The other thing to think about is if one of your children needs to stay off nursery due to being unwell... It would be handy to will be able to send the other one so you're only looking after one child

Waddlingwanda Sat 21-Oct-17 23:06:07

It's got to be about what suits you and DH. Does it need to be your job that takes the hit or is that the way you'd prefer it?

We were in a similar situation with 1st DC and it worked out as 12hr days with the commute. I managed a month of this before stopping. I loved my job and have made sure it would be easy enough to return to once youngest is nursery age. It never even occurred to us for DH to take the hit as his job had a higher earning opportunity.
Nap times didn't and have never actually mattered for any of my DC so I think it depends on the children and the routine in place. Mine can fall asleep at 6pm in the car and will still go to bed, whereas my nephew can't sleep in the day or he'll be up all night.
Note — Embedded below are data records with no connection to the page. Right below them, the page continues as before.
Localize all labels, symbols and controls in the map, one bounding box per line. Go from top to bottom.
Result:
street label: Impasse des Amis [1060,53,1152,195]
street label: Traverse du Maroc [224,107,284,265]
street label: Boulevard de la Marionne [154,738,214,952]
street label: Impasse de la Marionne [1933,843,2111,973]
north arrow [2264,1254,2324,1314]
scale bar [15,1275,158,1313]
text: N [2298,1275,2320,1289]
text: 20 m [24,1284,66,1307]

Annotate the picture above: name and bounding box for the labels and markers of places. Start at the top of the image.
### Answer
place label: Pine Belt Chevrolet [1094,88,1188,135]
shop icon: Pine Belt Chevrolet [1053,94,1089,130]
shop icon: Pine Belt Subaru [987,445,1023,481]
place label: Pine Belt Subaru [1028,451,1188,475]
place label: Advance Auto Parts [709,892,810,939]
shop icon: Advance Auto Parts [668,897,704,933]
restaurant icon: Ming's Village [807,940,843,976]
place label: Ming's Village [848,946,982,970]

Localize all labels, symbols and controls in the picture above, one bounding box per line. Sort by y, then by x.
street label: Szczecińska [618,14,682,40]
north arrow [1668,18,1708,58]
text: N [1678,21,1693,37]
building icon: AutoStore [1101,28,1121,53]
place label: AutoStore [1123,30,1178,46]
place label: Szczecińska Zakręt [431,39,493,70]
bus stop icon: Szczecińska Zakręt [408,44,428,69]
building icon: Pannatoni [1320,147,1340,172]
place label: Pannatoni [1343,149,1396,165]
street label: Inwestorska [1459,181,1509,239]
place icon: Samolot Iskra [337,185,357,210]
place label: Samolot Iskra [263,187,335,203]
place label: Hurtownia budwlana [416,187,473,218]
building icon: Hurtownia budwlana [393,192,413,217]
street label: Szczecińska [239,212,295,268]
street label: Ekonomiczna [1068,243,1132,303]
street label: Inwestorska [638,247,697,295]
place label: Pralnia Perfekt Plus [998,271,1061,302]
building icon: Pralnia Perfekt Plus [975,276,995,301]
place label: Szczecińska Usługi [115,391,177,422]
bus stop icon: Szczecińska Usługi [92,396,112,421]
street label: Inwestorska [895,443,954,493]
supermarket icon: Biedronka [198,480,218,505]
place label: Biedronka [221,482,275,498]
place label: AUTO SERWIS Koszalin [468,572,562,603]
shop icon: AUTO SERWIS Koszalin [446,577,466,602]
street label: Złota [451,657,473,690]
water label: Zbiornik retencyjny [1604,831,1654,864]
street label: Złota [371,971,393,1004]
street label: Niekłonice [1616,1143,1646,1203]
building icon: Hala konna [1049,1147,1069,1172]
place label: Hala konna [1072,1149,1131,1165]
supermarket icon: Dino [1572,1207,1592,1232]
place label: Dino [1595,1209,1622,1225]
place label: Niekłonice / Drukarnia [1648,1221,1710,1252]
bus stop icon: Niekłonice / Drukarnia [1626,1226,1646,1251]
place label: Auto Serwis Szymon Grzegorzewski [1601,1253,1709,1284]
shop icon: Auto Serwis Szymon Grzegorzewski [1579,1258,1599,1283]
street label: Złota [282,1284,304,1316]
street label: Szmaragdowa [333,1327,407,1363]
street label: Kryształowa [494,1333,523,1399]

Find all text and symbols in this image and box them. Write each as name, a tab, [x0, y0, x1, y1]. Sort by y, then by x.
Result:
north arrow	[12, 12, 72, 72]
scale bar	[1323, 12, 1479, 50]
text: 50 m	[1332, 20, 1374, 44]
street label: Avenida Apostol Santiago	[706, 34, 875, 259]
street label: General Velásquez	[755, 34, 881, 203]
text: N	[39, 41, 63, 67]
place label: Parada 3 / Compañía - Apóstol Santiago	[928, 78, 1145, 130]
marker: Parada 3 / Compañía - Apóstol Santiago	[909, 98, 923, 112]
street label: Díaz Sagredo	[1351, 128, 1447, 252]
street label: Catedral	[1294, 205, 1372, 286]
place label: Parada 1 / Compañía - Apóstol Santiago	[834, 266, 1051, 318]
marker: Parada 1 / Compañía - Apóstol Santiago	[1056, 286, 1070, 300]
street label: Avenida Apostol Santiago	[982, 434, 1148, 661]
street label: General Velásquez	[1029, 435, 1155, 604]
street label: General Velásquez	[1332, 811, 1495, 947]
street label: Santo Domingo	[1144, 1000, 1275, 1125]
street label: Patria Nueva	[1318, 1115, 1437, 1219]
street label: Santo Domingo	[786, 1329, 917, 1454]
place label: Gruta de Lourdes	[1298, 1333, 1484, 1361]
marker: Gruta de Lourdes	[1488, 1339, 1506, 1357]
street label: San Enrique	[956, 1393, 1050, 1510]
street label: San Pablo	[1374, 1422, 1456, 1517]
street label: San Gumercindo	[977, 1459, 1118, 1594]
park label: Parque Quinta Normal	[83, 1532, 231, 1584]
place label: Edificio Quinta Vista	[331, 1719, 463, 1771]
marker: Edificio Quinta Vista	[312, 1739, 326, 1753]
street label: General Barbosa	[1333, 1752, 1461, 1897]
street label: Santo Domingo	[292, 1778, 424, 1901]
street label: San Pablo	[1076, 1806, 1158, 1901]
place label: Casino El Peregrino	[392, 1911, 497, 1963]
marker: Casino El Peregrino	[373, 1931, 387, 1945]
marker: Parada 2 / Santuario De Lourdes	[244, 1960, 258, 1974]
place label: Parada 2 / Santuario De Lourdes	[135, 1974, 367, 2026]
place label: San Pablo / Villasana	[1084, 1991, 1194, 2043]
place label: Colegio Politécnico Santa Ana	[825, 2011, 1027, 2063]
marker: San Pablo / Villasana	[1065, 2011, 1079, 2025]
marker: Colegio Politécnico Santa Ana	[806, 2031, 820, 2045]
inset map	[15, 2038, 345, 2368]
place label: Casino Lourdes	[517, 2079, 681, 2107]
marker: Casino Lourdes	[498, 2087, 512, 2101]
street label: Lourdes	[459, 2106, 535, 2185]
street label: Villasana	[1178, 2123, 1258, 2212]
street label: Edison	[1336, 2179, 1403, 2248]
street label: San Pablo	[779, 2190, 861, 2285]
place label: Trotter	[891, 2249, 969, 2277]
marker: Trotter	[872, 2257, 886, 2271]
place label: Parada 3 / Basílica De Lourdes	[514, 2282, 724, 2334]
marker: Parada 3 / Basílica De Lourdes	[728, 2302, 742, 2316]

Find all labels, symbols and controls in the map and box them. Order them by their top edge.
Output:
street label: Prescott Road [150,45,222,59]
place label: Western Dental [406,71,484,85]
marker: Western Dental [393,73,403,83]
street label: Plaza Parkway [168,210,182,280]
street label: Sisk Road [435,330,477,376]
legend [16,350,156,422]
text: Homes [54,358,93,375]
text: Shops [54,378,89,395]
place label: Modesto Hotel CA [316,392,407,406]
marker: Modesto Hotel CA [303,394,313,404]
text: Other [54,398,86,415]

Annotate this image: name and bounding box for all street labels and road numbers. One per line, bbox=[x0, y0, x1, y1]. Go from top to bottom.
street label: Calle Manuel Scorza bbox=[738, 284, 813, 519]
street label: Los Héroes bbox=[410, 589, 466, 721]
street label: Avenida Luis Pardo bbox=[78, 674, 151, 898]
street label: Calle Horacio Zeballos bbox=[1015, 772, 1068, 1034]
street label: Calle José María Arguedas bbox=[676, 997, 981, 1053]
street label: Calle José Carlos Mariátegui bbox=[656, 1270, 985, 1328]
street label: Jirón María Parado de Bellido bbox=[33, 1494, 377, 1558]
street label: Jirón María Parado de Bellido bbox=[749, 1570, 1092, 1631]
underneaththeash Sun 22-Oct-17 06:15:03

Do you want to go back to work, if you enjoy your job then you having nothing to lose by trying it? Could you ask to do less days, if may be manageable if only 3 days a week.
Alternatively if your work nursery would do P/T, you could maybe do 2 days with a local childminder and 3 days with the work nursery.

I went back to my old job 6months after having DC1 (it was 11 years ago, so we had less maternity leave then). I thought it would be a bit of a nightmare and it was, we only lasted 6 weeks, but I'm glad that I gave it a try. I ended up working more locally.